The Artful Inclusion Project (AIP) was a socio-cultural project that sought to mobilise socially marginalised residents in Sydney’s inner-city region to offer them opportunities to co-create empowering art-focused community initiatives. AIP used reflective workshops to assist participants to view their lives within the wider exploitative social context and to imagine new futures. The sharing of these experiences with other group members facilitated the development of an embryonic collective identity and narrative. In terms of social outcomes, AIP aimed to broadcast this voice in order to create awareness among community members. In addition, the project sought to strengthen participants’ networks potentially creating new valued links with local organisations and communities. In terms of cultural production, the AIP aimed at staging performances and visual arts initiatives co-created by participants. The AIP was primarily an educational project. It was developed to offer social work students an opportunity to experience and co-facilitate socio- cultural projects. The AIP gave rise to two projects:
The Pete Rainbow Project involved up to 20 ex- prisoners re-entering society after a lengthy custodial sentence. They participated in 18 workshops that led to the creation of Pete Rainbow – a puppet made of recycled materials that embodied and represented the experience of the participants. A collective narrative that emerged over the course of the workshops became the story line animating Pete Rainbow.

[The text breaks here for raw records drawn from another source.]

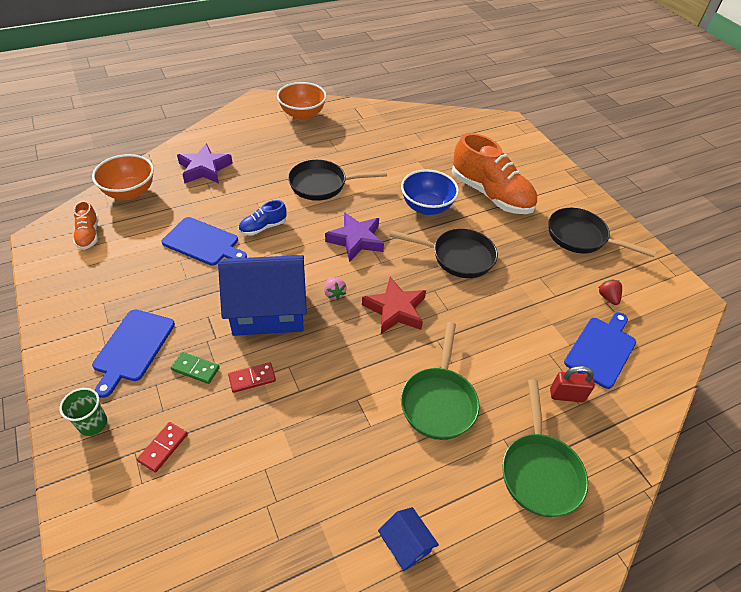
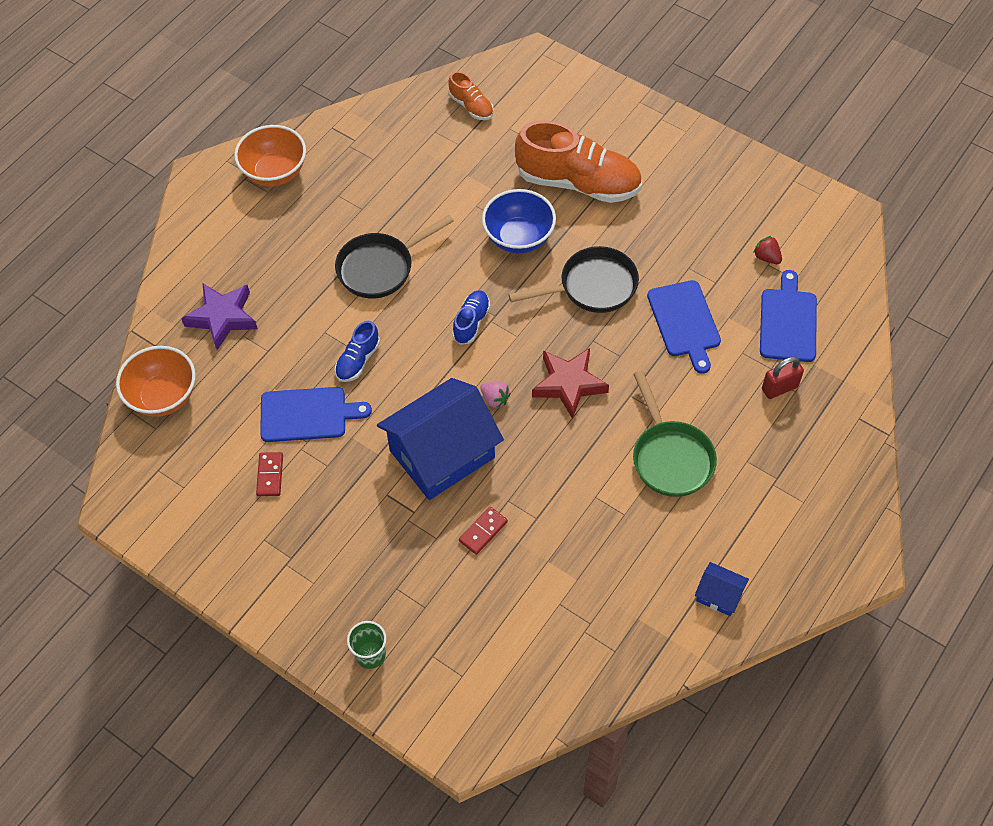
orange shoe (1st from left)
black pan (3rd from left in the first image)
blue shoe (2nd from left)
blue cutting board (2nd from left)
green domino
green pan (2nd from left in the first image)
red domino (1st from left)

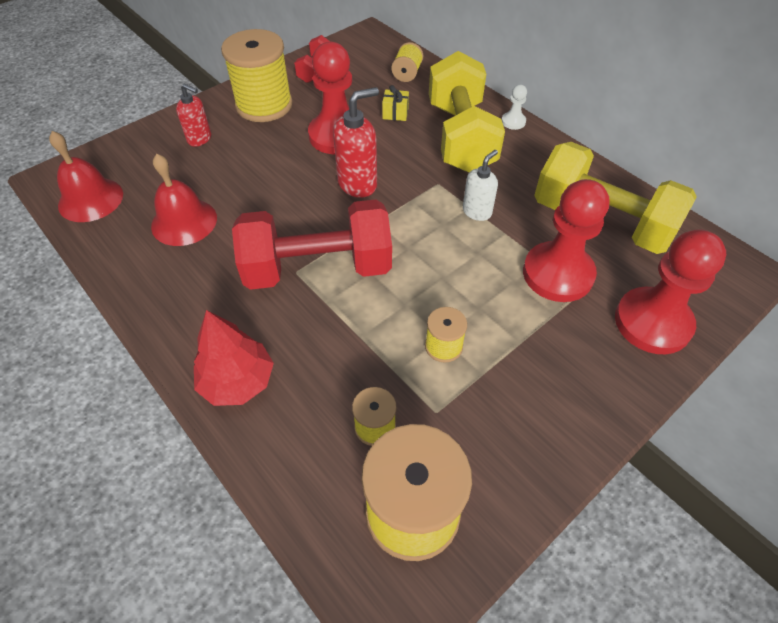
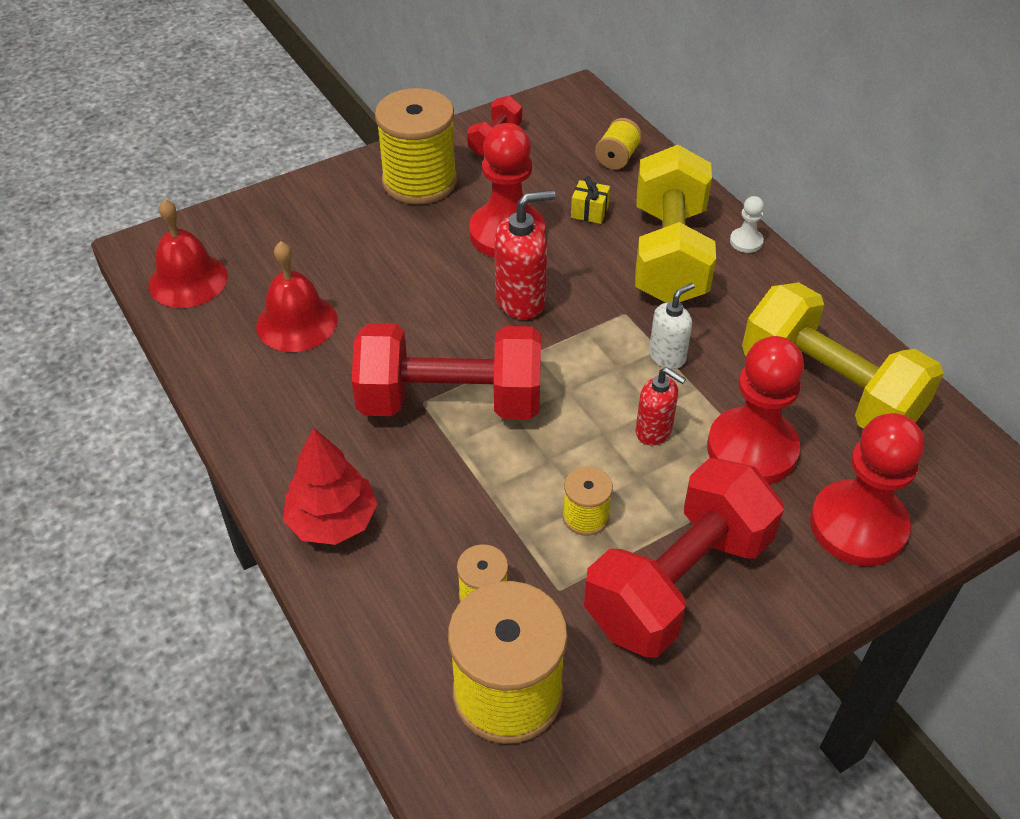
red soap dispenser (2nd from left)
red dumbbell (3rd from left)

The Photography Project involved four sex workers in their early and mid-twenties in eight workshops that produced ‘representations of self’ – photographs that gave participants the power to represent themselves the way they want to be seen in different contexts.
Both projects included reflective discussions brainstorming themes such as trust, love, freedom, family, intimate relationships, and keeping safe, themes that resonated strongly with participants. In addition, the artists facilitating the projects employed communicative action approaches (Habermas, 1981) that resonate strongly with anti-oppressive social work practices. Students were able to experience how the projects fostered a sense of power and control, validated participants’ experiences and identities, built confidence, and encouraged self-affirmation, and assisted in imagining alternative futures.
The AIP demonstrated that socio-culture could be used in social work education to illustrate anti-oppressive social work in practice. Furthermore, critical social work practice can strengthen the social critical perspective at the core of socio-culture and has the potential to re- invigorate and expand the scope of community arts.